I am broken. I stand in the pulpit with education and ordination, and all the trappings of social acceptability…but I am just as broken and flawed as the rest of us. I am imperfect, socially unacceptable, loud, annoying, brash, and frustrating. I  talk far too much, and listen far too little. I have said and done things in my life that have hurt and harmed, and for all that I try to bring love, and compassion, and kindness into the world around me, the truth is that I fail about as often as I succeed.


But…even despite all that, God loves me. I don’t know why, and I don’t need to, because it is enough for me that it is true. God loves me, even though I by no accounts deserve it. 

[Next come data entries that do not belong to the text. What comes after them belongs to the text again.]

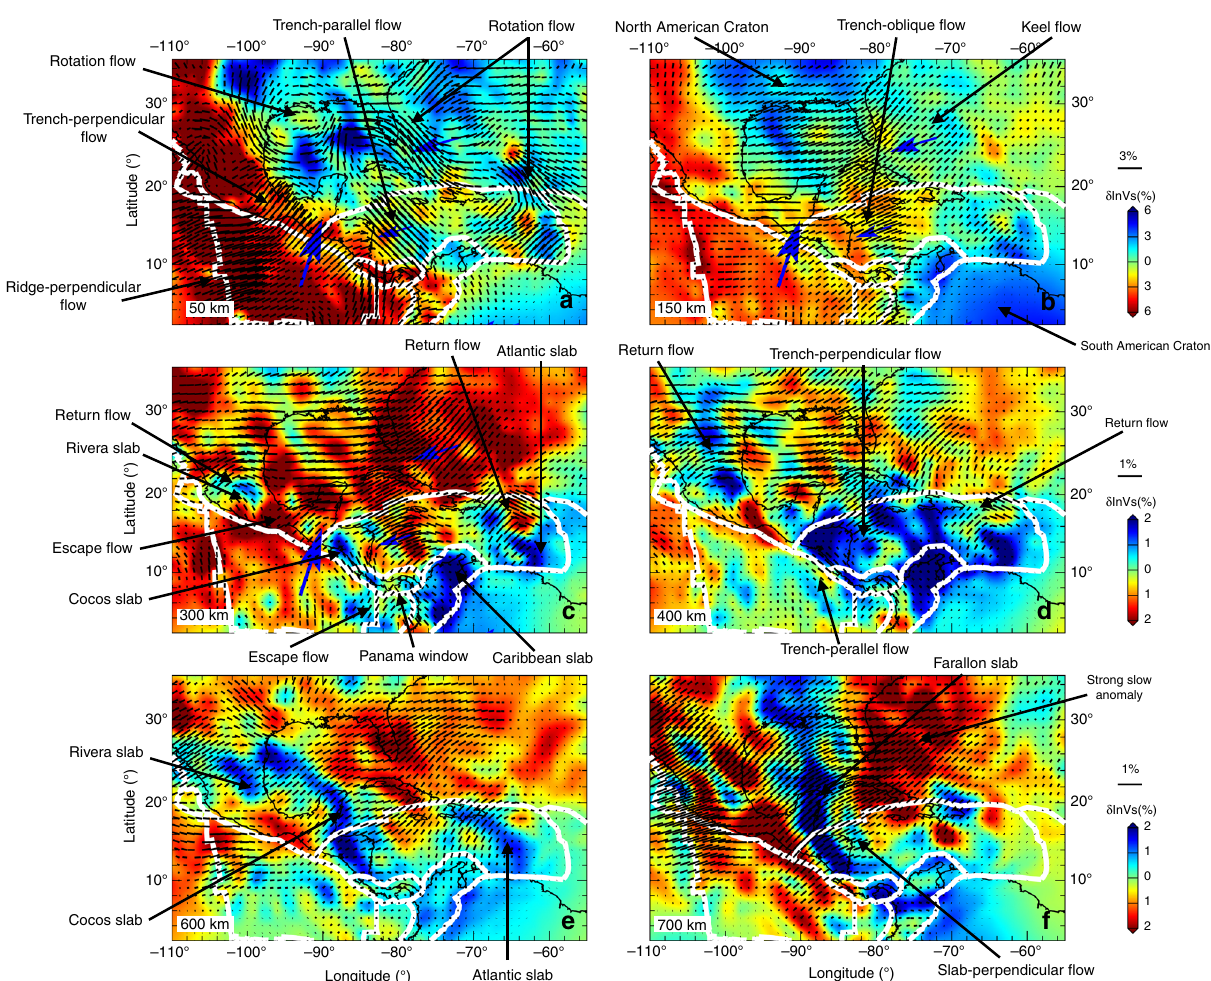
Fig. 5 Horizontal cross sections of relative perturbations in isotropic shear wavespeed and azimuthal anisotropy in model US 32 . a – f Results at depths ranging from 50 to 700 km. 1D reference model STW105 89 is used to calculate the relative wavespeed perturbations. The direction and magnitude of the fast axes are given by the orientation and length of the black bars. Key features discussed in the main text are highlighted by arrows , and white lines denote global plate boundaries 87 . Blue arrows at depths ranging from 50 to 300 km denote plate motion directions 58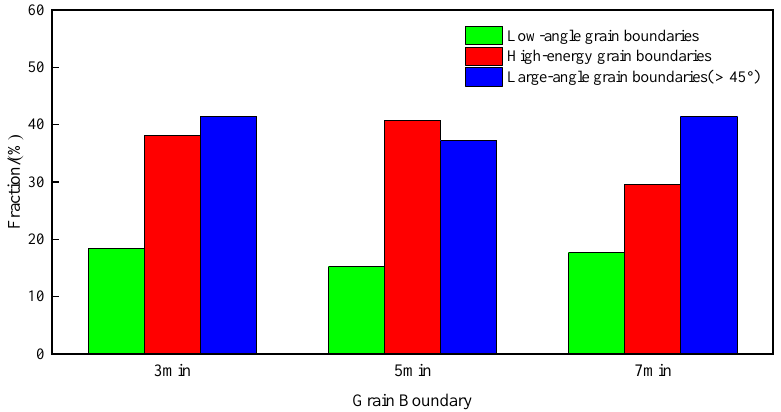
Figure 5. Fract i on of grain boundaries of decarbonized annealing samples along the thickness di- rection.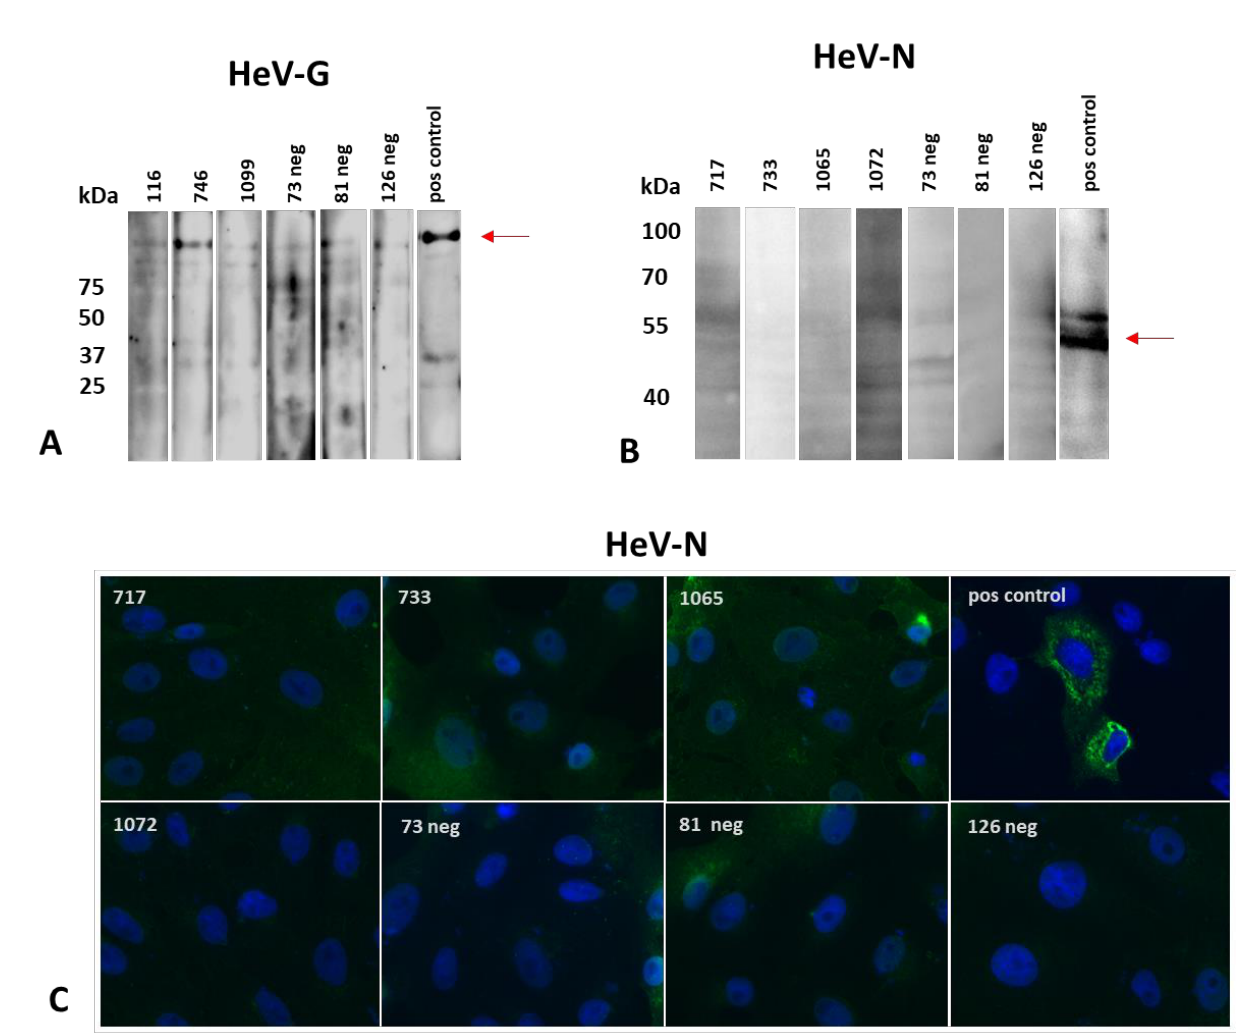
Figure 4. Re-testing of reactive sera by Western blot and IF analysis. ( A ) HeV-G reactive German horse sera numbers 116, 746, and 1099 as well as negative control sera numbers 126, 81, and 73 were tested by Western blot using a commercially available HeV-G expressed in HEK 293T cells as antigen. ( B ) HeV-N reactive German horse sera numbers 717, 733, 1065, and 1072 as well as negative control sera numbers 126, 81, and 73 were tested by Western blot using lysates of HEK 293T cells expressing HeV-N as antigen, ( C ) as well as by IF analysis using Vero76 cells transiently expressing HeV-N. Red arrows indicate expected molecular masses of HeV-G and HeV-N, respectively.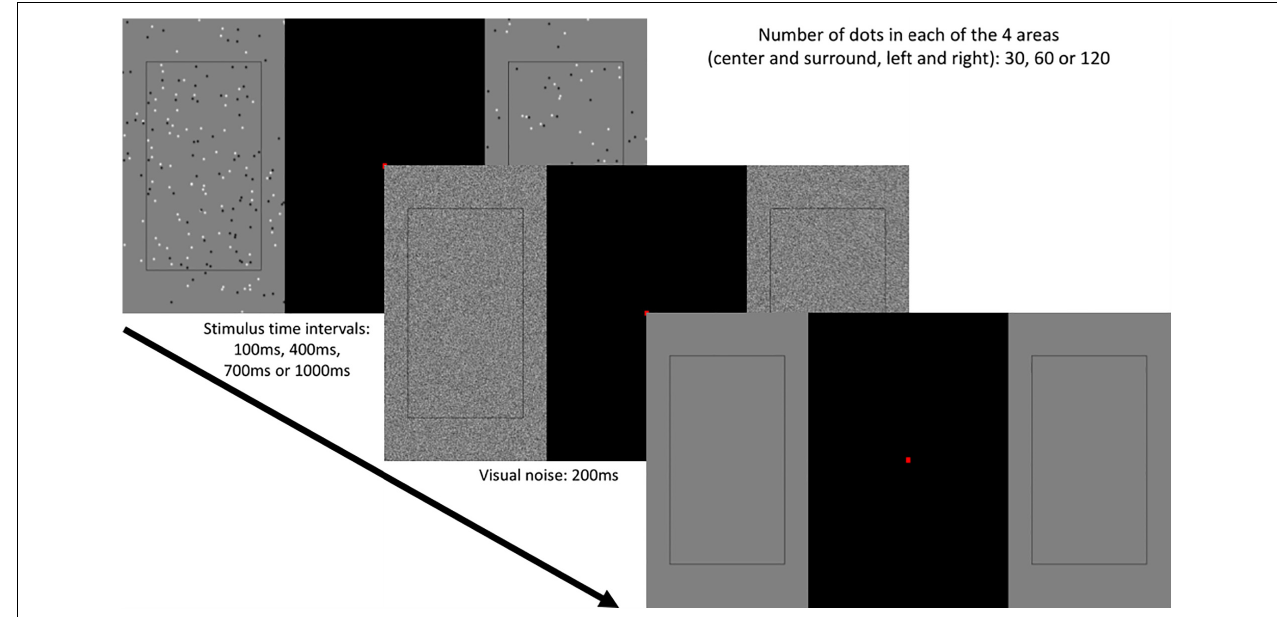
FIGURE 1 | Experimental protocol. For each trial, a varying number of dots was presented in left centre, left surround, right centre, right surround, for a varying duration: 100, 400, 700 or 1,000 ms. This was followed by brief visual white noise, after which the observers had to discriminate, for the relevant area, either left or right side presented more dots (Two- Alternative Forced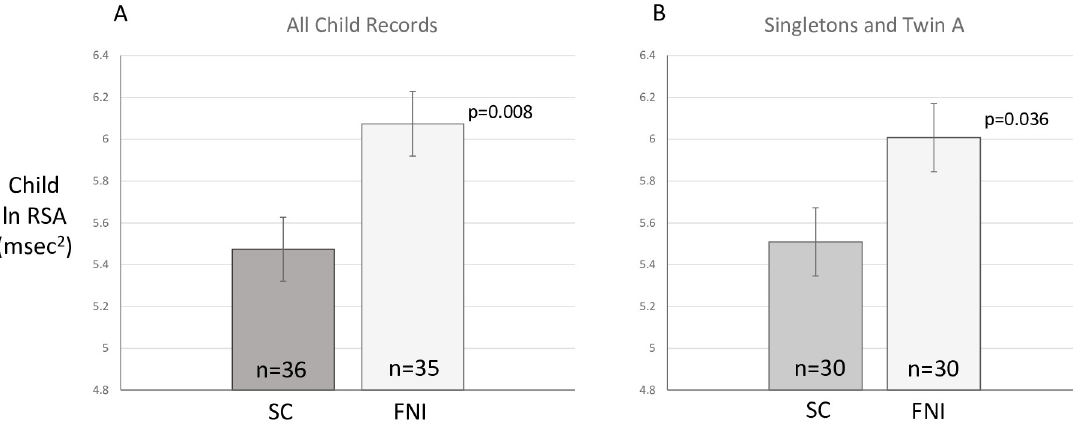
Fig 2. Means ( ± SE) of RSA for children at the 5-year follow-up during the lap-test. The set of bars on the left show results for all children and the set of bars on the right show these results when including only singletons and twin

So that’s why I stand here, every time we worship, preaching and preaching until my voice runs out. This is what I’ve been trying to say since long before seminary, long before ordination, and long before the first handful of us gathered in that lakeside chapel all those years ago to try and figure out what a church might look like that actually loved people like this.

You don’t have to try and be perfect anymore. 


You don’t need to save face anymore. 


You don’t need to convince the world that you’re righteous, unblemished, pure and problem-free anymore. 


You don’t need to lie, and cheat, and hurt to find acceptance anymore. 


You don’t need to hide the worst parts of yourself anymore.


You’re a transgressor. 


So am I.


So are all the rest of us. 


I forgive you. And God forgives you too, no questions asked.


So come home. Embrace love. Build together, work together, and make a world where no one needs to be cast out, and where everyone can be forgiven. 


Because we’re never truly loved until we’re truly vulnerable, and we can never truly love others until we allow ourselves to be loved for who we truly are, warts and all.